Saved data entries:
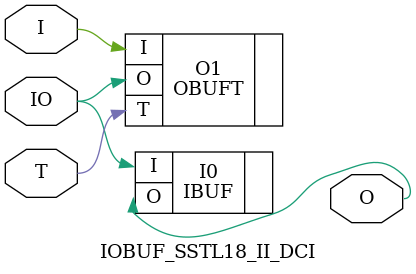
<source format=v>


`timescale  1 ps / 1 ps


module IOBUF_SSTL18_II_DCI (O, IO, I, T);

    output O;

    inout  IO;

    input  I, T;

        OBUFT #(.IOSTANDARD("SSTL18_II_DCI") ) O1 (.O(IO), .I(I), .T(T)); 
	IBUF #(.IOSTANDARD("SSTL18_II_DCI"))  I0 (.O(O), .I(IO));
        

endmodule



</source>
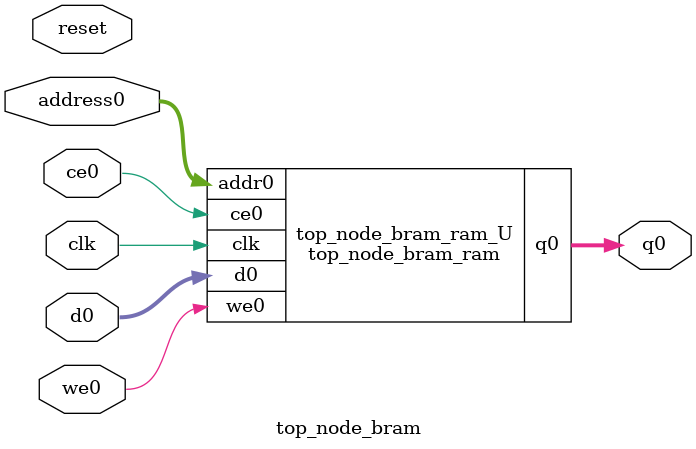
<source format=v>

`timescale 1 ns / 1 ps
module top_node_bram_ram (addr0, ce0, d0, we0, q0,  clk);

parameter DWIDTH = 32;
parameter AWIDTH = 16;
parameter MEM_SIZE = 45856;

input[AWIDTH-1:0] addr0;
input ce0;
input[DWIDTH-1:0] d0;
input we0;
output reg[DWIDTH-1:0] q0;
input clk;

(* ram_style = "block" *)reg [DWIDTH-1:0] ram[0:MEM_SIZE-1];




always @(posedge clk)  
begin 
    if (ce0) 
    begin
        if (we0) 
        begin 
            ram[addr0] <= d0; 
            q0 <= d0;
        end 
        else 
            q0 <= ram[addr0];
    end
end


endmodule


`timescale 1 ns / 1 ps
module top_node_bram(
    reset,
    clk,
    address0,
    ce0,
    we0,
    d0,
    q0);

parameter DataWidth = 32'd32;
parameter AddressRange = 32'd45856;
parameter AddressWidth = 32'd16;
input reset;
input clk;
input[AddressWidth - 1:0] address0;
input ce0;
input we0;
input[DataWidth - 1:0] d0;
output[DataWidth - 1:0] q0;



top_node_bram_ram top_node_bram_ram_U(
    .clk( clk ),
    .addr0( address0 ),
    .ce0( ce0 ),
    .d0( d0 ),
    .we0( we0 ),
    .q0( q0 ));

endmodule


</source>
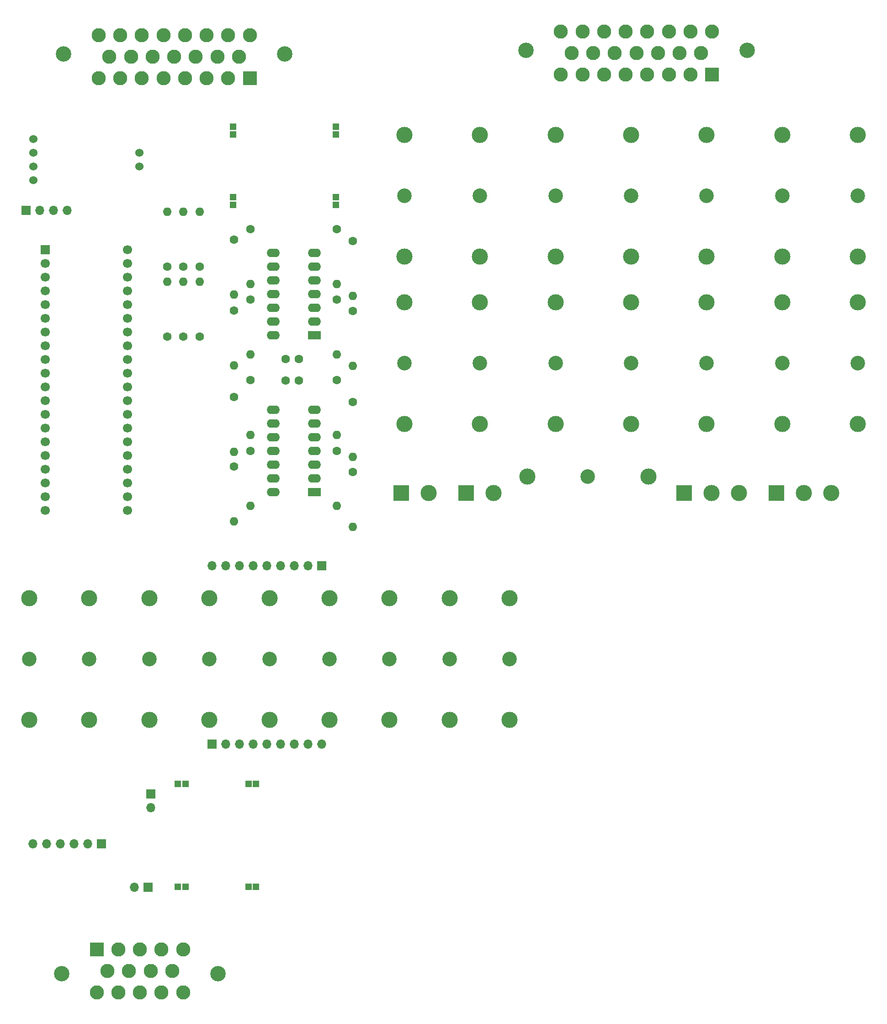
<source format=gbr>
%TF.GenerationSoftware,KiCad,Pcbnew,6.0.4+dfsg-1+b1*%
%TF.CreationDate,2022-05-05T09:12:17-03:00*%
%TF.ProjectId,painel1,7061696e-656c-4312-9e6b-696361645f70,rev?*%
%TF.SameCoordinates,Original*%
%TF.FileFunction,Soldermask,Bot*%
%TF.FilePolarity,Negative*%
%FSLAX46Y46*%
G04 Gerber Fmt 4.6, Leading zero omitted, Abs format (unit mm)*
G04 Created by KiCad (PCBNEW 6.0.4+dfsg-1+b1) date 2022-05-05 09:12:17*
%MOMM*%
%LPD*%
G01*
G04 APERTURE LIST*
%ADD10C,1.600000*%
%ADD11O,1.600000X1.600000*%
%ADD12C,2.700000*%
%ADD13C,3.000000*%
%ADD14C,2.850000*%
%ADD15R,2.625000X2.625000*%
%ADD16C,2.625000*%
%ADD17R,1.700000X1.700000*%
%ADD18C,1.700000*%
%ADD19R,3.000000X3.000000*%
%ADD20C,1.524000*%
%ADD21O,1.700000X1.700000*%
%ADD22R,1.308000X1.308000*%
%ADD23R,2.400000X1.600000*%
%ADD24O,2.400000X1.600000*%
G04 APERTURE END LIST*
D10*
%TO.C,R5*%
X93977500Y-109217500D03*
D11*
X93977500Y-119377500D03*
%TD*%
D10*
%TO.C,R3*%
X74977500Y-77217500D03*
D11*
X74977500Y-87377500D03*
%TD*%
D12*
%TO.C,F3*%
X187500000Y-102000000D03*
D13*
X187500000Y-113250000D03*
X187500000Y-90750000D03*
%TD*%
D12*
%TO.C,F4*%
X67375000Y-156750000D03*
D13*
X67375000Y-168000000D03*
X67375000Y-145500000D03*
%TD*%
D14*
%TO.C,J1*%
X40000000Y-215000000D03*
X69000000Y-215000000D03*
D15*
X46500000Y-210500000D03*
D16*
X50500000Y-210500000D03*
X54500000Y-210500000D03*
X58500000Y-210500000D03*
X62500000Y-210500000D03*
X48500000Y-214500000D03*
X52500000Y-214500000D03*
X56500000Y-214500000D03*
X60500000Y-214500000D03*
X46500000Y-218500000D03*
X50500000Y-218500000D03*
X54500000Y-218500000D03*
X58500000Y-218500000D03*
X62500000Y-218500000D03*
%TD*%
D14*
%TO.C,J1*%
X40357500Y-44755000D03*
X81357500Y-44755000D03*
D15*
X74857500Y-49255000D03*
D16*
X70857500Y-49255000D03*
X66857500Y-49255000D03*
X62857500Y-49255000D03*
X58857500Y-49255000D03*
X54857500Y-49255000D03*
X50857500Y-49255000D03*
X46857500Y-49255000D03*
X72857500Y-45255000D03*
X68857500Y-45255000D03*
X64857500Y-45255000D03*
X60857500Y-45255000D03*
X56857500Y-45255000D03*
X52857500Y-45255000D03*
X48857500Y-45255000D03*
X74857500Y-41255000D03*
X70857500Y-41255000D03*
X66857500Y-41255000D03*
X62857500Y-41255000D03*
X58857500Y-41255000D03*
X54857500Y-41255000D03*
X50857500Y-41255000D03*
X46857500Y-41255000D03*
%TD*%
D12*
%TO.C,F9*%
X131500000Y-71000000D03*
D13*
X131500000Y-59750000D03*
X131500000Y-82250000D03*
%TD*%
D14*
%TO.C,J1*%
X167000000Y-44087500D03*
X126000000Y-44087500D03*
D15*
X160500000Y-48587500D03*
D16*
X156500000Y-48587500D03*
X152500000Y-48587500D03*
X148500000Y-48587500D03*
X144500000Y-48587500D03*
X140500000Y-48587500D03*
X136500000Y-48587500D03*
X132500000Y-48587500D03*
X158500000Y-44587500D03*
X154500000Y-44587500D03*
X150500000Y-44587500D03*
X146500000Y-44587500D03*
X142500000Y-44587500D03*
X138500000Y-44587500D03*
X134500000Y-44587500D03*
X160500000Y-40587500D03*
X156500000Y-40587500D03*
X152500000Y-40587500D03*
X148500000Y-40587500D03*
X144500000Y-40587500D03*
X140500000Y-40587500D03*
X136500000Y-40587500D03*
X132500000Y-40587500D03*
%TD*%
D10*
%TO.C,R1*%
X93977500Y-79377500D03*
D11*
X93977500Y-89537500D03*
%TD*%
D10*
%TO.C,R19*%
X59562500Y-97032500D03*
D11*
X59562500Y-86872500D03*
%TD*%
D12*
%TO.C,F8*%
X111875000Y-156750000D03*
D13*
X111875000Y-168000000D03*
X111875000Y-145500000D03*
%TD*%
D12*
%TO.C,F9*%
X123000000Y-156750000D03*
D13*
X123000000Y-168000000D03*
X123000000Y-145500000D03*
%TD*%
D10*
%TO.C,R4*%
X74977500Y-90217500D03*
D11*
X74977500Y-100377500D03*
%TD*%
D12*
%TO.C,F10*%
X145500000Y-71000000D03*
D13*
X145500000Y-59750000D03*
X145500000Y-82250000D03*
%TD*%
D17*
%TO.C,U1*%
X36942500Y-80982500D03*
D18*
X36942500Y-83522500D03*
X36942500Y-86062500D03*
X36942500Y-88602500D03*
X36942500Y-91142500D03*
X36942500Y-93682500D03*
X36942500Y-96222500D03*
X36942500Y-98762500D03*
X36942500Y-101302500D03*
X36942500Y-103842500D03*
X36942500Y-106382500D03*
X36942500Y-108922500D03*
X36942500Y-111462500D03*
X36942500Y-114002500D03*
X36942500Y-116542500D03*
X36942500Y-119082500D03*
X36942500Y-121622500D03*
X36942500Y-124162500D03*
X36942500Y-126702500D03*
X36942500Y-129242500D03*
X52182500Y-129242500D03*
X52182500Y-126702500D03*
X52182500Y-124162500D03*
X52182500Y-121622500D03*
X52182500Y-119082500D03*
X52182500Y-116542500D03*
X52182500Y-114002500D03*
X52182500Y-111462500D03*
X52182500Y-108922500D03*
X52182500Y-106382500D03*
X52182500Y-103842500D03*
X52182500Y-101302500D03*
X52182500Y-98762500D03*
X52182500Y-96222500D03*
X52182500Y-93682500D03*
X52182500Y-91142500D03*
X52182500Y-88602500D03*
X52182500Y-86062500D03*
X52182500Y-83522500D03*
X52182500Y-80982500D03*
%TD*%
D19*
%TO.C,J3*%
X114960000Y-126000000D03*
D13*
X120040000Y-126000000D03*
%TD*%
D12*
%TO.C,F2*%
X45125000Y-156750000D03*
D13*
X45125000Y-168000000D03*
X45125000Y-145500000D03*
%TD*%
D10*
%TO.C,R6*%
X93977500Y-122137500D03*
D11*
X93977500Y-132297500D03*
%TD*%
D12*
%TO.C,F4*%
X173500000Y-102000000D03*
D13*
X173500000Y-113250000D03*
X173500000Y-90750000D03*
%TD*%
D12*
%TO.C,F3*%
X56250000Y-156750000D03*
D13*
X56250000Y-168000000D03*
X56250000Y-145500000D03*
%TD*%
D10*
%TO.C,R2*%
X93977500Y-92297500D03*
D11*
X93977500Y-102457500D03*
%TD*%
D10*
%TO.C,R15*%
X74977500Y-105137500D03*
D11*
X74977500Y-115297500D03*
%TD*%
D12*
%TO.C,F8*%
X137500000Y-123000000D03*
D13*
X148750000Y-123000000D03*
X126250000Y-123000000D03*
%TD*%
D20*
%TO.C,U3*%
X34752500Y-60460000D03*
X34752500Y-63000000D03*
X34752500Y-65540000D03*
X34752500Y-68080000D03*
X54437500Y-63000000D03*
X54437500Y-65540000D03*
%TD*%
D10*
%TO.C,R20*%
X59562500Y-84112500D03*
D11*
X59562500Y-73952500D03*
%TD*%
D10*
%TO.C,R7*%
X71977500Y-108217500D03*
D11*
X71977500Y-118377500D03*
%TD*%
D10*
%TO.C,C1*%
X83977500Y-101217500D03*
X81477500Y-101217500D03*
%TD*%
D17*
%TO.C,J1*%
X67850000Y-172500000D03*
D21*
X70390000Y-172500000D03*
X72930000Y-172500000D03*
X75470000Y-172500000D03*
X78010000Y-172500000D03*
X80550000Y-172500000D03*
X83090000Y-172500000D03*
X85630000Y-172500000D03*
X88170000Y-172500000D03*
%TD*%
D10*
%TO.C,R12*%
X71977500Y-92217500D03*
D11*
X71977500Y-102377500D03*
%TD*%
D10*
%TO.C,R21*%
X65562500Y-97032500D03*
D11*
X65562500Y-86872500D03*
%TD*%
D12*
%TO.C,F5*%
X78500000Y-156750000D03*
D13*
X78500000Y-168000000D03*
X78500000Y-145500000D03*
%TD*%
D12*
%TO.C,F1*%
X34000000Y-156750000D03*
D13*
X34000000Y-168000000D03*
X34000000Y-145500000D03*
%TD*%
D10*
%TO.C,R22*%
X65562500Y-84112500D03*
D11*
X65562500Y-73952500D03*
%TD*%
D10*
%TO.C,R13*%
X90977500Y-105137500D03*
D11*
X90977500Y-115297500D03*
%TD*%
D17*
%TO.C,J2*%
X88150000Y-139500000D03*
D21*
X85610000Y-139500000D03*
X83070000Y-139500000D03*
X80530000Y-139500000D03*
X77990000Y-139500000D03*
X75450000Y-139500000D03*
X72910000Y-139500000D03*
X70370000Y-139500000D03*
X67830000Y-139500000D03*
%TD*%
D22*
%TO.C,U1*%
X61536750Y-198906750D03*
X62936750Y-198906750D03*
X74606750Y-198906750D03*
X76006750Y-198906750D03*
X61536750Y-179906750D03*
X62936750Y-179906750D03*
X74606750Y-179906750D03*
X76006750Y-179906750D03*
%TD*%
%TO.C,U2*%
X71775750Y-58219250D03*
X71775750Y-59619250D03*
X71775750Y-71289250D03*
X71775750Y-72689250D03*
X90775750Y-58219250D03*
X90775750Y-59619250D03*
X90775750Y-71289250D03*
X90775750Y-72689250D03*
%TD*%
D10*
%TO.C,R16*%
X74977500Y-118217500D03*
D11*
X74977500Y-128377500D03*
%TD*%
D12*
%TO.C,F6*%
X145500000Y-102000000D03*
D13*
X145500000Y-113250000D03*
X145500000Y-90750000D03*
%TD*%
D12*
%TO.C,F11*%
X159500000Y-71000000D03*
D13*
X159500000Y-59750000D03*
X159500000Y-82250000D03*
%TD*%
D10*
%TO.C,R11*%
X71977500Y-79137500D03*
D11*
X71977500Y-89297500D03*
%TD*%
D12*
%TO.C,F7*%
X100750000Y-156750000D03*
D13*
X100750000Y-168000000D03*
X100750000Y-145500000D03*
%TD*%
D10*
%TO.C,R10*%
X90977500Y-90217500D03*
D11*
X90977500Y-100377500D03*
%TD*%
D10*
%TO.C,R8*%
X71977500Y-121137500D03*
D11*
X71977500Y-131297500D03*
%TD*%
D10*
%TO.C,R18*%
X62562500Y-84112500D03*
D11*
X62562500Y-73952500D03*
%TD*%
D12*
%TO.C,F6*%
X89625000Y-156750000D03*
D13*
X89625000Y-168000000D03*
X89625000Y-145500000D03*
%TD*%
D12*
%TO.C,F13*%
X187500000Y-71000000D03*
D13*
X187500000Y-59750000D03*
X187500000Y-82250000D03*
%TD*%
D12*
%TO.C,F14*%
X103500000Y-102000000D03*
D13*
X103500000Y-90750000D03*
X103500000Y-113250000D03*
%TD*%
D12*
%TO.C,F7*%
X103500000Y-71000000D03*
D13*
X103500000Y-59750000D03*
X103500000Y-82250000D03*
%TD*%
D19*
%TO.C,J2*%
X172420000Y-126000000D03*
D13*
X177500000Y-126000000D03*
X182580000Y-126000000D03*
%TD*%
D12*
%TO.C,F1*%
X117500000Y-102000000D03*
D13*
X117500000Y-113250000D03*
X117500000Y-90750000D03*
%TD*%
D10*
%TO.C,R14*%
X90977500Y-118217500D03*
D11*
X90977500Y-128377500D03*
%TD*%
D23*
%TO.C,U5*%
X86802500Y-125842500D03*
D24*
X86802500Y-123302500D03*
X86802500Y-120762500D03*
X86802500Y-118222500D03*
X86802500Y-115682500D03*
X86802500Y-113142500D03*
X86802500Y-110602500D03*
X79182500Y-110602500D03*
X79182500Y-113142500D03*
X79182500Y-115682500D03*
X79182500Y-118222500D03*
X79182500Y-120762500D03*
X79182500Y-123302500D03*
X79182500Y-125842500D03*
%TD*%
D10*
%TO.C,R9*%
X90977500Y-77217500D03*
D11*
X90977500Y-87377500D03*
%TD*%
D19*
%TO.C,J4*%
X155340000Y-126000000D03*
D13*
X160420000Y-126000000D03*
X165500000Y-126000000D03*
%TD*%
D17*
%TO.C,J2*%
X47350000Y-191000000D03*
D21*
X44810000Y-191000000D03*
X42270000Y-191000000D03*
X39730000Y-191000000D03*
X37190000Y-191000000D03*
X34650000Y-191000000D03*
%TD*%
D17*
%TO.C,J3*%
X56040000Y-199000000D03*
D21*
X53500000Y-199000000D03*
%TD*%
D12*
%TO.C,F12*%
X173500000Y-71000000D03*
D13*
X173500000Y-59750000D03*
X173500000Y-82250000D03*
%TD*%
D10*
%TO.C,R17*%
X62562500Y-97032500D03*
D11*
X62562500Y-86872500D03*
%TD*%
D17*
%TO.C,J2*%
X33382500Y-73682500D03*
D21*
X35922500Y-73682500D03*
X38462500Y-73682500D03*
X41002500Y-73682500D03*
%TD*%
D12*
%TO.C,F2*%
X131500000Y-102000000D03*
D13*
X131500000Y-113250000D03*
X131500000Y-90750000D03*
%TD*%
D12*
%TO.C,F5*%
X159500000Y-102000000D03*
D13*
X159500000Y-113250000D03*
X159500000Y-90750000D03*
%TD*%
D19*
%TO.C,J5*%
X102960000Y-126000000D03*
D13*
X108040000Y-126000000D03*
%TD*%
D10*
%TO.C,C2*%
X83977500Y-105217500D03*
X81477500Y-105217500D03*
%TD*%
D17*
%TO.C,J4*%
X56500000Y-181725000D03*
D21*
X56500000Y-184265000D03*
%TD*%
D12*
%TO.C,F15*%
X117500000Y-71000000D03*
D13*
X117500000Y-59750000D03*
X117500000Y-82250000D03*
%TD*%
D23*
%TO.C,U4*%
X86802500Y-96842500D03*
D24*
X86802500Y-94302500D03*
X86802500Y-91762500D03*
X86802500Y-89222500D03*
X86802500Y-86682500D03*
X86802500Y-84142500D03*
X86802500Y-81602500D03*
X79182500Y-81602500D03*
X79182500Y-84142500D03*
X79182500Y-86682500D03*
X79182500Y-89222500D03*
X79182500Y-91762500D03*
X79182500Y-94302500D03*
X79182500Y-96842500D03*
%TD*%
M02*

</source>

== TASK OBJECTIVE ==
Restate word for word only the lines above from the line containing "input[DWIDTH-1:0] d0;" to the line containing "parameter DataWidth = 32'd32;", both of them included.

== EXERCISE ANSWER ==
input[DWIDTH-1:0] d0;
input we0;
output reg[DWIDTH-1:0] q0;
input clk;

(* ram_style = "block" *)reg [DWIDTH-1:0] ram[0:MEM_SIZE-1];




always @(posedge clk)  
begin 
    if (ce0) 
    begin
        if (we0) 
        begin 
            ram[addr0] <= d0; 
            q0 <= d0;
        end 
        else 
            q0 <= ram[addr0];
    end
end


endmodule


`timescale 1 ns / 1 ps
module top_node_bram(
    reset,
    clk,
    address0,
    ce0,
    we0,
    d0,
    q0);

parameter DataWidth = 32'd32;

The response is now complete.